L’Europe des années 90 passait alors pour un symbole de libéralisation complète et de pacification, mais qu’en est-il aujourd’hui?

« Il y aura toujours un niveau élevé, voire croissant de violence ethnique et nationaliste »

Julien Gosselin voulait poser cette question à travers la génération née dans années 90, souhaitant dans un premier temps recueillir avec Aurélien Bellanger des témoignages de skinheads, migrants, politiques, etc. afin de donner une voix à cette génération. Son texte prend davantage la forme d’un traité politique sur la critique et la remise en cause d’un idéal européen. Il est parsemé d’extraits du discours de réception du Prix Nobel de la Paix – accordé à l’UE en 2012 – et d’autres bribes de la pensée de Fukuyama: « il y aura toujours un niveau élevé, voire croissant de violence ethnique et nationaliste ». Un constat qui laisse un goût amer à une époque de recrudescence des mouvements identitaires.

La deuxième partie du spectacle se déroule dans un appartement en Europe (Photo: Julien Gosselin).

Le spectacle se construit en deux parties sur fond d’Eurodance. La première comprend une scénographie en forme de vortex stroboscopique rappelant les tunnels évoqués plus haut, où les acteurs scandent le texte écrit par Aurélien Bellanger. S’y oppose une seconde partie plus incarnée qui se déroule dans un appartement, quelque part en Europe. Au cours d’une fête, se croisent différentes nationalités européennes.

Le travail sur le corps passe par un double mouvement entre la scène et l’écran qui projette des images captées sur scène à la caméra. Mais cette célébration de la mixité européenne laisse place à la violence et au nationalisme. Ainsi différents symboles repris par les mouvances d’extrême droite apparaissent: une statue de Jeanne d’Arc trône dans l’appartement, un des jeunes porte au torse le tatouage de la croix celtique, reprise par des groupes comme le GUD. A l’idéal d’une Europe ouverte, évoquée dans la première partie, répond une seconde dans laquelle on constate le repli sur soi de la génération Erasmus.

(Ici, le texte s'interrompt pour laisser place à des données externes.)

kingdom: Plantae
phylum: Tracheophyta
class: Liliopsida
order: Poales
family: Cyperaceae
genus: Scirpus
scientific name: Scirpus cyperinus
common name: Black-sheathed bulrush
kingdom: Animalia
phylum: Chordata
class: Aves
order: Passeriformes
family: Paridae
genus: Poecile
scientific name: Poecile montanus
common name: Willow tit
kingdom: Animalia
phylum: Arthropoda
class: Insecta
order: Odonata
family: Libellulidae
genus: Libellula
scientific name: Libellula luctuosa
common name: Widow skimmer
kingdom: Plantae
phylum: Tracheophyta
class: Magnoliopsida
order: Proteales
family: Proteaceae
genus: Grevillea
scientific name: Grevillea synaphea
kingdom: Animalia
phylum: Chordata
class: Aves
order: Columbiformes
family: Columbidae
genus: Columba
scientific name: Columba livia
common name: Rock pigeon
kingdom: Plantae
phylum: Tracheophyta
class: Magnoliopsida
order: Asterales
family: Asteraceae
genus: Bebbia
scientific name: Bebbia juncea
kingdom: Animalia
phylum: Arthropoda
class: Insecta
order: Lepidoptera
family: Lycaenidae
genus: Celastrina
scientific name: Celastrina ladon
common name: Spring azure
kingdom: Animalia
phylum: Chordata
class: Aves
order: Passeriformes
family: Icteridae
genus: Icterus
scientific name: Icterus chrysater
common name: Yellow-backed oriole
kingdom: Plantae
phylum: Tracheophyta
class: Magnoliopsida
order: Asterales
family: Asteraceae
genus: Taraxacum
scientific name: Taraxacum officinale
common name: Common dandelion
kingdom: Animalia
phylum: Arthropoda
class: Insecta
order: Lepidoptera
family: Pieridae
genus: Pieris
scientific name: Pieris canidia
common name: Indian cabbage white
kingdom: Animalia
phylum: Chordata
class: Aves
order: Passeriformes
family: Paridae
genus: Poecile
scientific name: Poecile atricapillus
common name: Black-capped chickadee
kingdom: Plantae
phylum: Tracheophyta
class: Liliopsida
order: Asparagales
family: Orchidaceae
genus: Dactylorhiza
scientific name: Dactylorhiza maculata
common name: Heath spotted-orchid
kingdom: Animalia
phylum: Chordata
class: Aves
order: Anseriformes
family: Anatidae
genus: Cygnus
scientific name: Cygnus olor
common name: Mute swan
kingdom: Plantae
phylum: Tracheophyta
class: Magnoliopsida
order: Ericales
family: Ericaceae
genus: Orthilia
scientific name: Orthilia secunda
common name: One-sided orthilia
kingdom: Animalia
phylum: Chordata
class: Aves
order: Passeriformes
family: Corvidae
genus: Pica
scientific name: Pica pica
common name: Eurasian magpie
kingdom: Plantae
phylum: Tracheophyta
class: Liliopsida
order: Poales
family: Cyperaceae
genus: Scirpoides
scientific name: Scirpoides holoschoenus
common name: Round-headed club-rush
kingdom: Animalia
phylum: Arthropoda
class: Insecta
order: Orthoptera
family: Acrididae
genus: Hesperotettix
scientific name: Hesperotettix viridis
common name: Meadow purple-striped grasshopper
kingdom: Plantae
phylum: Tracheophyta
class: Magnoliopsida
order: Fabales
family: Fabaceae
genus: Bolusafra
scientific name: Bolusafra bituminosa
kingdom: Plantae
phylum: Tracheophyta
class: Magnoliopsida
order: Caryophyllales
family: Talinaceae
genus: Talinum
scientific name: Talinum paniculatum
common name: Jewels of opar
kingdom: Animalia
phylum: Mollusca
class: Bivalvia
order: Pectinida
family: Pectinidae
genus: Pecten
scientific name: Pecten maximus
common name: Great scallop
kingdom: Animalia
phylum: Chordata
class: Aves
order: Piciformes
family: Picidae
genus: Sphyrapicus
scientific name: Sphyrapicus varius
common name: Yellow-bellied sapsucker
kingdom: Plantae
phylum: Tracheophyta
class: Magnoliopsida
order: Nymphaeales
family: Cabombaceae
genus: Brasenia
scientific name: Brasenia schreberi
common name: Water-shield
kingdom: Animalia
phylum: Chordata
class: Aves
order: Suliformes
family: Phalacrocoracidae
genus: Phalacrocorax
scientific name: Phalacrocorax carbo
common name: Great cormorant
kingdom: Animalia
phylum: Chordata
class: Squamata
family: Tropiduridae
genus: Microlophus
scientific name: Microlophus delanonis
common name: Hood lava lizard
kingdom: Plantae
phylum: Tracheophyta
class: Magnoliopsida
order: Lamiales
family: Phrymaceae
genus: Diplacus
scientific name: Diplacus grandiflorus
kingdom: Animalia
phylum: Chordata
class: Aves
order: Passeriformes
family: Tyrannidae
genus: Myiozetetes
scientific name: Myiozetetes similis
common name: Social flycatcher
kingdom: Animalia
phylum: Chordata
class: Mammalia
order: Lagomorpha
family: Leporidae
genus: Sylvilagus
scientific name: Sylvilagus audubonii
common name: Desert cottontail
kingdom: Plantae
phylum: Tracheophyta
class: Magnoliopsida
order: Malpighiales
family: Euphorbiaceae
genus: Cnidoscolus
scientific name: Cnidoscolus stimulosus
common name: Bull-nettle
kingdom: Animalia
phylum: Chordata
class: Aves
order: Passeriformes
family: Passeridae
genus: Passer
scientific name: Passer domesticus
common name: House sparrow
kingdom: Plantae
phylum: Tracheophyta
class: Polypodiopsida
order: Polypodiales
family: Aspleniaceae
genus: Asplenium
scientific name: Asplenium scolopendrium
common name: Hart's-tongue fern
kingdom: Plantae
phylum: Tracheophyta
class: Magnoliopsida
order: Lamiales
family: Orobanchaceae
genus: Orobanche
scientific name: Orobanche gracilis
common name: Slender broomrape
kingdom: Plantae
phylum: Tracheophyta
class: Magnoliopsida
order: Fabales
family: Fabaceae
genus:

Soirée Erasmus sur fond de nationalisme (Photo: Julien Gosselin).

Si la thèse de Fukuyama a déjà été largement remise en question, la vision d’une Europe ouverte et pacifiste l’est aujourd’hui plus que jamais, comme l’actualité strasbourgeoise le confirme. Sans se vouloir idéologique, 1993 décrit un malaise bien présent dans l’Europe d’aujourd’hui. A ne pas manquer.